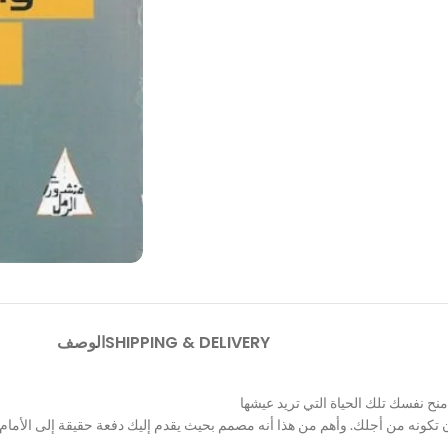
SHIPPING & DELIVERY
الوصف
ن تكونه من أجلك. وأهم من هذا أنه مصمم بحيث يقدم إليك دفعة حقيقة إلى الأمام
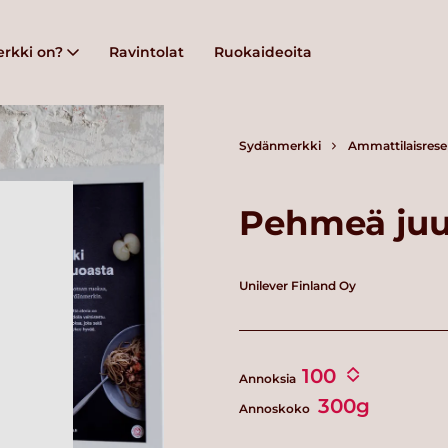
rkki on?
Ravintolat
Ruokaideoita
Sydänmerkki
Ammattilaisrese
Pehmeä juu
Unilever Finland Oy
Annoksia
300g
Annoskoko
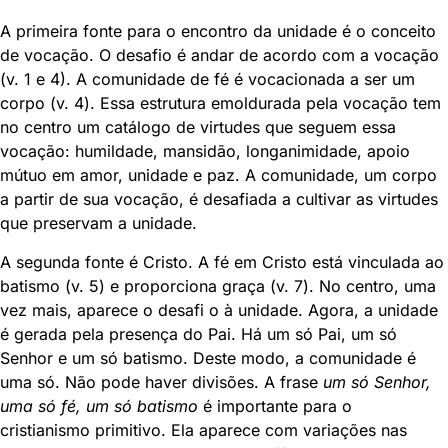
A primeira fonte para o encontro da unidade é o conceito
de vocação. O desafio é andar de acordo com a vocação
(v. 1 e 4). A comunidade de fé é vocacionada a ser um
corpo (v. 4). Essa estrutura emoldurada pela vocação tem
no centro um catálogo de virtudes que seguem essa
vocação: humildade, mansidão, longanimidade, apoio
mútuo em amor, unidade e paz. A comunidade, um corpo
a partir de sua vocação, é desafiada a cultivar as virtudes
que preservam a unidade.
A segunda fonte é Cristo. A fé em Cristo está vinculada ao
batismo (v. 5) e proporciona graça (v. 7). No centro, uma
vez mais, aparece o desafi o à unidade. Agora, a unidade
é gerada pela presença do Pai. Há um só Pai, um só
Senhor e um só batismo. Deste modo, a comunidade é
uma só. Não pode haver divisões. A frase
um só Senhor,
uma só fé, um só batismo
é importante para o
cristianismo primitivo. Ela aparece com variações nas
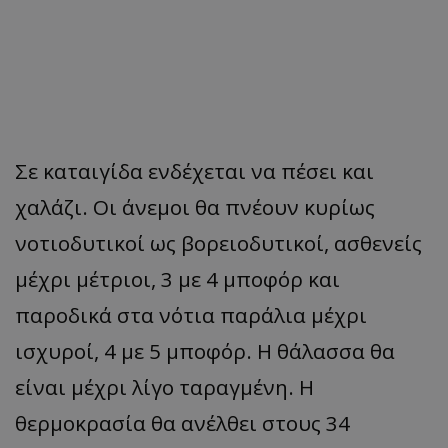
Σε καταιγίδα ενδέχεται να πέσει και
χαλάζι. Οι άνεμοι θα πνέουν κυρίως
νοτιοδυτικοί ως βορειοδυτικοί, ασθενείς
μέχρι μέτριοι, 3 με 4 μποφόρ και
παροδικά στα νότια παράλια μέχρι
ισχυροί, 4 με 5 μποφόρ. Η θάλασσα θα
είναι μέχρι λίγο ταραγμένη. Η
θερμοκρασία θα ανέλθει στους 34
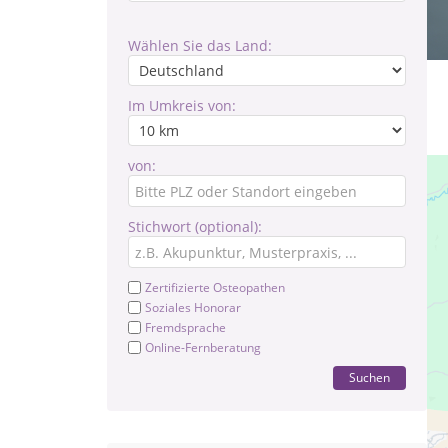
Wählen Sie das Land:
Im Umkreis von:
von:
Stichwort (optional):
Zertifizierte Osteopathen
Soziales Honorar
Fremdsprache
Online-Fernberatung
Suchen
Pr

# # # # # # #

TASK DIRECTIONS: Print the data above in full and exactly as it appears, skipping the pictures.

YOUR SOLUTION:
SHIPPING & DELIVERY
الوصف
ن تكونه من أجلك. وأهم من هذا أنه مصمم بحيث يقدم إليك دفعة حقيقة إلى الأمام
rkki on?
Ravintolat
Ruokaideoita
Sydänmerkki
Ammattilaisrese
Pehmeä juu
Unilever Finland Oy
Annoksia
300g
Annoskoko
A primeira fonte para o encontro da unidade é o conceito
de vocação. O desafio é andar de acordo com a vocação
(v. 1 e 4). A comunidade de fé é vocacionada a ser um
corpo (v. 4). Essa estrutura emoldurada pela vocação tem
no centro um catálogo de virtudes que seguem essa
vocação: humildade, mansidão, longanimidade, apoio
mútuo em amor, unidade e paz. A comunidade, um corpo
a partir de sua vocação, é desafiada a cultivar as virtudes
que preservam a unidade.
A segunda fonte é Cristo. A fé em Cristo está vinculada ao
batismo (v. 5) e proporciona graça (v. 7). No centro, uma
vez mais, aparece o desafi o à unidade. Agora, a unidade
é gerada pela presença do Pai. Há um só Pai, um só
Senhor e um só batismo. Deste modo, a comunidade é
uma só. Não pode haver divisões. A frase
um só Senhor,
uma só fé, um só batismo
é importante para o
cristianismo primitivo. Ela aparece com variações nas
Σε καταιγίδα ενδέχεται να πέσει και
χαλάζι. Οι άνεμοι θα πνέουν κυρίως
νοτιοδυτικοί ως βορειοδυτικοί, ασθενείς
μέχρι μέτριοι, 3 με 4 μποφόρ και
παροδικά στα νότια παράλια μέχρι
ισχυροί, 4 με 5 μποφόρ. Η θάλασσα θα
είναι μέχρι λίγο ταραγμένη. Η
θερμοκρασία θα ανέλθει στους 34
Wählen Sie das Land:
Im Umkreis von:
von:
Stichwort (optional):
Zertifizierte Osteopathen
Soziales Honorar
Fremdsprache
Online-Fernberatung
Suchen
Pr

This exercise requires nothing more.